Items:

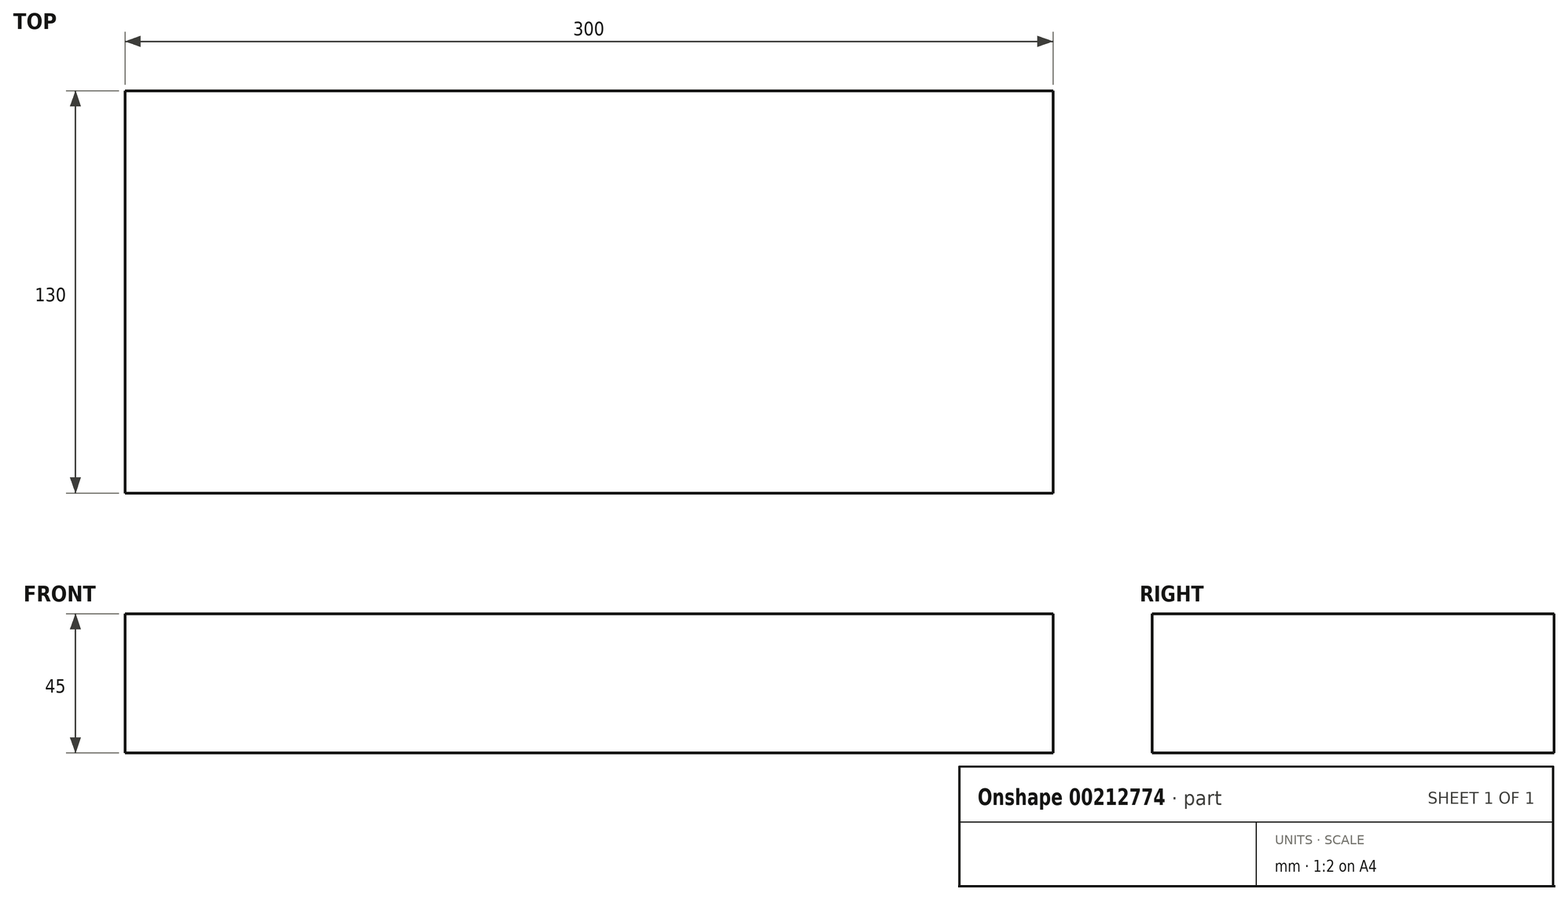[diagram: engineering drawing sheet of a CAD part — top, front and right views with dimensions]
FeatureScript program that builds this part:
annotation { "Feature Type Name" : "Feature", "Feature Type Description" : "" }
export const myFeature = defineFeature(function(context is Context, id is Id, definition is map)
    precondition{}
    {
        {
            var Q0;
            Q0=qCreatedBy(makeId("Top.planeOp"),FACE);
            var sketch = newSketch(context, id + "F0", { "sketchPlane" : qUnion([Q0])});
            skLineSegment(sketch, "E0.bottom", {"start": v(-126.82, 68.36) * mm, "end": v(173.18, 68.36) * mm});
            skLineSegment(sketch, "E0.top", {"start": v(-126.82, -61.64) * mm, "end": v(173.18, -61.64) * mm});
            skLineSegment(sketch, "E0.left", {"start": v(-126.82, 68.36) * mm, "end": v(-126.82, -61.64) * mm});
            skLineSegment(sketch, "E0.right", {"start": v(173.18, 68.36) * mm, "end": v(173.18, -61.64) * mm});
            skSolve(sketch);
        }
        {
            var Q0;
            Q0=makeQuery(id+"F0.imprint","IMPRINT",FACE,{"disambiguationData":[TD([[makeQuery(id+"F0.imprint","IMPRINT",EDGE,{"derivedFrom":sQuery(id+"F0.wireOp",EDGE,"E0.bottom")}),-1.0]])]});
            extrude(context, id + "F1", {"entities" : qUnion([Q0]), "depth" : 45 * mm});
        }
    });
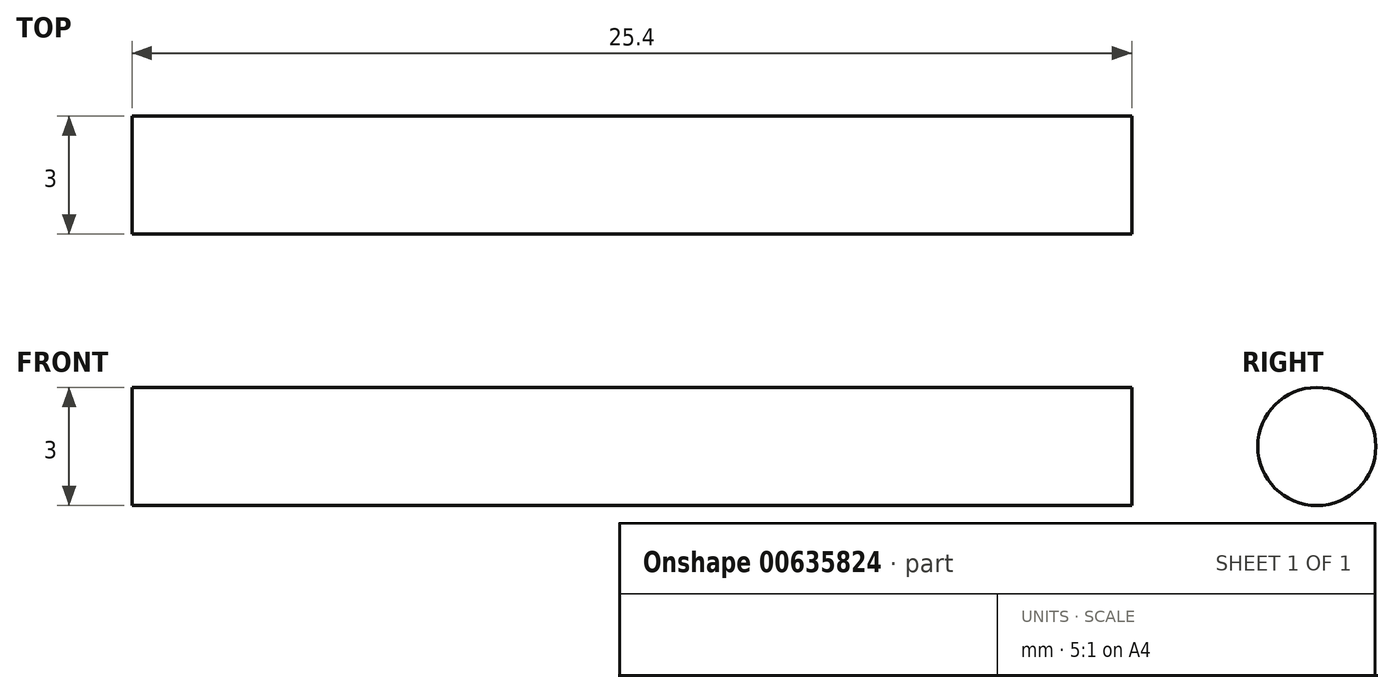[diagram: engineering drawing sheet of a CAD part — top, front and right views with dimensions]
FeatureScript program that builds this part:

Exercise aim: Format all the material above as a Markdown table with a Row column holding the row number and a Line column holding the line, leaving out any blank lines. Leave the pictures out of the table.

Exercise output:
| Row | Line |
|---|---|
| 1 | [diagram: engineering drawing sheet of a CAD part — top, front and right views with dimensions] |
| 2 | FeatureScript program that builds this part: |
| 3 | annotation { "Feature Type Name" : "Feature", "Feature Type Description" : "" } |
| 4 | export const myFeature = defineFeature(function(context is Context, id is Id, definition is map) |
| 5 |     precondition{} |
| 6 |     { |
| 7 |         { |
| 8 |             var Q0; |
| 9 |             Q0=qCreatedBy(makeId("Top.planeOp"),FACE); |
| 10 |             var sketch = newSketch(context, id + "F0", { "sketchPlane" : qUnion([Q0])}); |
| 11 |             skLineSegment(sketch, "E0.bottom", {"start": v(-126.82, 68.36) * mm, "end": v(173.18, 68.36) * mm}); |
| 12 |             skLineSegment(sketch, "E0.top", {"start": v(-126.82, -61.64) * mm, "end": v(173.18, -61.64) * mm}); |
| 13 |             skLineSegment(sketch, "E0.left", {"start": v(-126.82, 68.36) * mm, "end": v(-126.82, -61.64) * mm}); |
| 14 |             skLineSegment(sketch, "E0.right", {"start": v(173.18, 68.36) * mm, "end": v(173.18, -61.64) * mm}); |
| 15 |             skSolve(sketch); |
| 16 |         } |
| 17 |         { |
| 18 |             var Q0; |
| 19 |             Q0=makeQuery(id+"F0.imprint","IMPRINT",FACE,{"disambiguationData":[TD([[makeQuery(id+"F0.imprint","IMPRINT",EDGE,{"derivedFrom":sQuery(id+"F0.wireOp",EDGE,"E0.bottom")}),-1.0]])]}); |
| 20 |             extrude(context, id + "F1", {"entities" : qUnion([Q0]), "depth" : 45 * mm}); |
| 21 |         } |
| 22 |     }); |
| 23 | [diagram: engineering drawing sheet of a CAD part — top, front and right views with dimensions] |
| 24 | FeatureScript program that builds this part: |